El abhyanga no debe realizarse sobre heridas abiertas, infecciones cutáneas, fiebre, inflamación aguda o problemas vasculares sin autorización médica. Para conocer más sobre esta práctica, puede revisarse el artículo de abhyanga y masaje ayurvédico con aceites.

Consideraciones finales: ¿cuándo se necesita supervisión profesional?

Adaptar hábitos ayurvédicos al clima colombiano puede favorecer una relación más consciente con la alimentación, el descanso y los ritmos naturales. No obstante, el concepto de Vata pertenece a un sistema tradicional y no reemplaza el diagnóstico biomédico, los exámenes clínicos ni los tratamientos indicados por profesionales de la salud. La evidencia científica sobre los doshas y sobre algunas terapias ayurvédicas continúa siendo limitada y variable.

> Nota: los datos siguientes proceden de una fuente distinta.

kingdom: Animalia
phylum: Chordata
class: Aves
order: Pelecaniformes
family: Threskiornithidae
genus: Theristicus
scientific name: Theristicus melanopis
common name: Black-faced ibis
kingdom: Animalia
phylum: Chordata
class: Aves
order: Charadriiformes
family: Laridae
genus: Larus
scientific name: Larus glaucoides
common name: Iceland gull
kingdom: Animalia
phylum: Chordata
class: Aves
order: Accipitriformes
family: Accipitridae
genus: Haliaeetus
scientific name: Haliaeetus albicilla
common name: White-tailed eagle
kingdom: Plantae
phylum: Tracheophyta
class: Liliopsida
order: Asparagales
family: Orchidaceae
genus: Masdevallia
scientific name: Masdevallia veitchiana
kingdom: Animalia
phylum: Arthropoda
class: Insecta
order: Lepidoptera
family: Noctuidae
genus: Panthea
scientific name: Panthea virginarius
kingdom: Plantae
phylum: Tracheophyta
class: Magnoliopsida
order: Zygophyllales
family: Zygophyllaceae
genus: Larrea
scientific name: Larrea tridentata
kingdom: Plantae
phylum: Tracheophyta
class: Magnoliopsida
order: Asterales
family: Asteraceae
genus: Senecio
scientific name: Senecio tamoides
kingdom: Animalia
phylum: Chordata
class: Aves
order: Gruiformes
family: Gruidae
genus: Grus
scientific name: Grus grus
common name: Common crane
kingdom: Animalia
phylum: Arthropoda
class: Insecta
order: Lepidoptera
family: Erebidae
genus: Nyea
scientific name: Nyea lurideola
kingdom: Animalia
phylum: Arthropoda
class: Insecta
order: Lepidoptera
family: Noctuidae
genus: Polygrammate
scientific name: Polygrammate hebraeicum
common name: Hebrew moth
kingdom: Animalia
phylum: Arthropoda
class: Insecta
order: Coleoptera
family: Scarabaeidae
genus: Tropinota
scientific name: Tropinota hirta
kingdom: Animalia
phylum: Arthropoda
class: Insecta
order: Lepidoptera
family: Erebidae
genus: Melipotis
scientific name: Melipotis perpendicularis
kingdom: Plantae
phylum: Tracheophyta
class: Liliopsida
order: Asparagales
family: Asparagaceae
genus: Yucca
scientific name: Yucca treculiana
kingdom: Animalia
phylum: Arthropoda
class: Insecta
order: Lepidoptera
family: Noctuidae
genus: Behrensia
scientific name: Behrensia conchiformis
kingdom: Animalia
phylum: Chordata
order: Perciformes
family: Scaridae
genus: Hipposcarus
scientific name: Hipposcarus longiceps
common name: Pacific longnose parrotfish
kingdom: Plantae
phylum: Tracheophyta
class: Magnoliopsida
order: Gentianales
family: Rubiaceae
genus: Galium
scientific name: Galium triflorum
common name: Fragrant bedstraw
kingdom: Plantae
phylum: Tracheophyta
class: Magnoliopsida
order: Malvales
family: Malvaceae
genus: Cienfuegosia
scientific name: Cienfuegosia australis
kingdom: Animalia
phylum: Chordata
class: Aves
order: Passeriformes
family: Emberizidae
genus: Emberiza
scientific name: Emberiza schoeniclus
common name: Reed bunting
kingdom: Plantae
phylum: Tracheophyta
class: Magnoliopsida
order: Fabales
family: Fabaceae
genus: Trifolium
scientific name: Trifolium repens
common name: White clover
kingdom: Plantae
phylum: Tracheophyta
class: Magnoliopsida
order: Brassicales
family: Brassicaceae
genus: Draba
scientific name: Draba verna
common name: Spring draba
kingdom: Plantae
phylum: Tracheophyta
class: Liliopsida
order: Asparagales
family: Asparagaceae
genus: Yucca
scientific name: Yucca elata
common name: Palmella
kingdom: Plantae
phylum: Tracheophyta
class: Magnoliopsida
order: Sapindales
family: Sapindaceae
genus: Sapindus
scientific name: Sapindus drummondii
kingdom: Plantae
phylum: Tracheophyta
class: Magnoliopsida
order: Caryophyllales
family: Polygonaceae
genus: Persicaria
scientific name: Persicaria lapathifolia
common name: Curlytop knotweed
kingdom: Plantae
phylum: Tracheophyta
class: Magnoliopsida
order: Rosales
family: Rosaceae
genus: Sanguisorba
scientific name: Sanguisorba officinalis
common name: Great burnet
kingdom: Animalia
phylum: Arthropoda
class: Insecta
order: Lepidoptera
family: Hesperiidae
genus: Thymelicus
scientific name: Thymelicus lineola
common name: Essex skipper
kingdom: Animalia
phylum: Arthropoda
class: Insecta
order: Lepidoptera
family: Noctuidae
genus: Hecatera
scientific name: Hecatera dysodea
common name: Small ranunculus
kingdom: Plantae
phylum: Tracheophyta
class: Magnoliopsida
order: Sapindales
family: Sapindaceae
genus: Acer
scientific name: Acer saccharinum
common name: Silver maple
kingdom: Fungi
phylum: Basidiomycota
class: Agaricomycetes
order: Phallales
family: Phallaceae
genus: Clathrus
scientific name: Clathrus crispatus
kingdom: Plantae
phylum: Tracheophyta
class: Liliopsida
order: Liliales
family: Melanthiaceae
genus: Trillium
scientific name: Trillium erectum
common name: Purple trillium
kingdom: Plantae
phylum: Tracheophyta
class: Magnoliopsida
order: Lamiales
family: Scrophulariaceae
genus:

Se recomienda solicitar orientación profesional ante dolor persistente, fiebre, dificultad respiratoria, pérdida de peso involuntaria, insomnio intenso, ansiedad severa, alteraciones digestivas prolongadas o cualquier síntoma que empeore. Asimismo, quienes toman medicamentos, están embarazadas, padecen enfermedades crónicas o desean utilizar suplementos y extractos herbales deben consultar previamente con un profesional cualificado.

En Ayurveda Colombia, la adaptación responsable de estas prácticas parte de una idea esencial: el equilibrio no consiste en aplicar reglas rígidas, sino en observar el cuerpo, respetar el contexto y realizar cambios graduales que integren nutrición, descanso, movimiento y acompañamiento especializado.